A Novel Integrating Approach Between Graph Neural Network and Complex Representation for Link Prediction in Knowledge Graph

Abstract

Deep learning brings high results in many problems, including Link Prediction on Knowledge Graphs (KGs). Although there are many techniques to implement deep learning into KGs, Graph Neural Networks (GNNs) have recently emerged as a promising direction for representing the structure of KGs as input for a decoder.

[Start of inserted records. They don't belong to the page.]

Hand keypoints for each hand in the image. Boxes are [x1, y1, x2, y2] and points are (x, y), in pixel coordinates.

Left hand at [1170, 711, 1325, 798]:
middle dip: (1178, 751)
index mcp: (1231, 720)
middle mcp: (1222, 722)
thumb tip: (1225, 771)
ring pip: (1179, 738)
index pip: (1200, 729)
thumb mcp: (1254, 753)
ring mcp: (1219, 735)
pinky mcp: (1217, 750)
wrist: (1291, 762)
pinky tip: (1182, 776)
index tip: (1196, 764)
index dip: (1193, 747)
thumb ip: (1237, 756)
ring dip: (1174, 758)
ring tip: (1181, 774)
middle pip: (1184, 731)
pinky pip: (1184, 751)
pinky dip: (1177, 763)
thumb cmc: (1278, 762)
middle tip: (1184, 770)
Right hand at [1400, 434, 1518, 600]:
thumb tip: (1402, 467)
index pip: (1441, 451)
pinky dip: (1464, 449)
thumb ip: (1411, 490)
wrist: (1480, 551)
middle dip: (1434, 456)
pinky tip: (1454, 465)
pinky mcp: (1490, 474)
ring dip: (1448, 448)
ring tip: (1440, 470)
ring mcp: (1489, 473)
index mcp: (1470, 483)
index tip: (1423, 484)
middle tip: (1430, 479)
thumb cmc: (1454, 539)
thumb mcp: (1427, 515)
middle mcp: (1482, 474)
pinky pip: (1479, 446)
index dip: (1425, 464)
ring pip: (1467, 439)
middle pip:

With this structural information, GNNs can help to retain more information from the original graph than conventional embeddings like TransE, TransH, RESCAL. As a result, the learning model achieves higher accuracy in predicting missing links between entities in the KG. Meanwhile, several studies have successfully demonstrated the intrinsic properties of the embedding process in complex space while keeping many binary relations (symmetric and asymmetric). Thus, this paper proposes deploying GNNs into complex space to increase the model’s predictive capability. Another issue with GNNs is that they are susceptible to over-squashing when a large amount of information propagating between nodes is compressed down to a fixed representation space. As a result, we utilize a dynamic attention mechanism to minimize the adverse effects of these factors, and experiments on benchmark datasets have indicated that our proposal achieves a significant improvement compared to baseline models on almost all standard metrics.